→ **TASK**: Can you print the data exactly and leave out each image?

%%

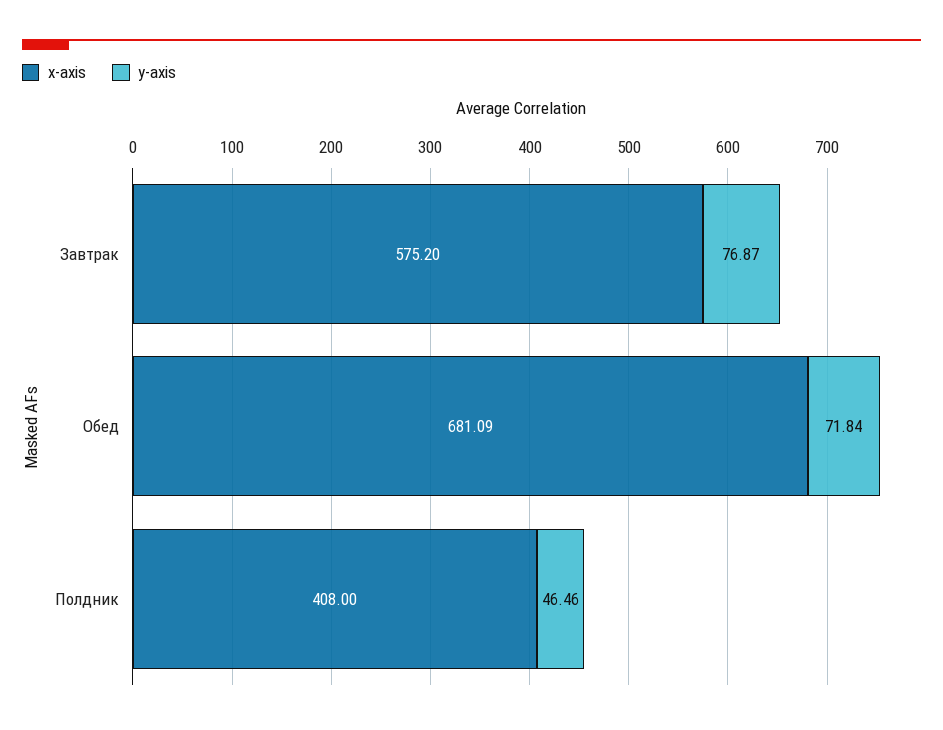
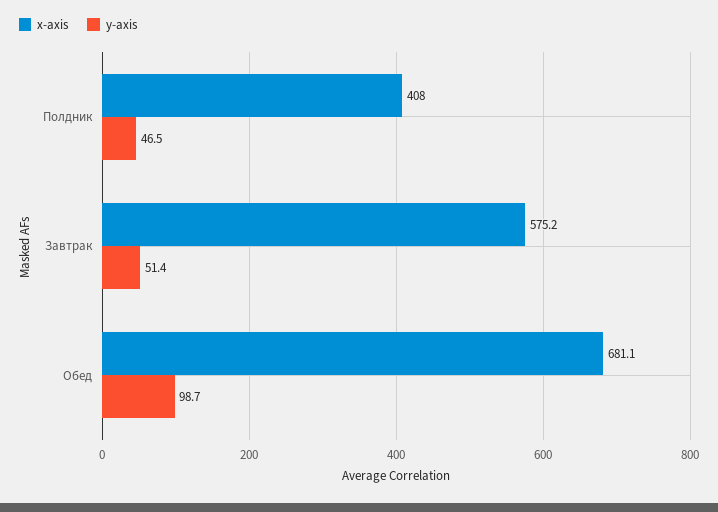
  {
    "x-axis": {
      "Завтрак": 575.2,
      "Обед": 681.09,
      "Полдник": 408
    },
    "y-axis": {
-     "Завтрак": 76.87,
+     "Завтрак": 51.4,
-     "Обед": 71.84,
+     "Обед": 98.7,
      "Полдник": 46.46
    }
  }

%%

→ **COMPLETED EXERCISE**:
  {
    "x-axis": {
      "Завтрак": 575.2,
      "Обед": 681.09,
      "Полдник": 408
    },
    "y-axis": {
-     "Завтрак": 76.87,
+     "Завтрак": 51.4,
-     "Обед": 71.84,
+     "Обед": 98.7,
      "Полдник": 46.46
    }
  }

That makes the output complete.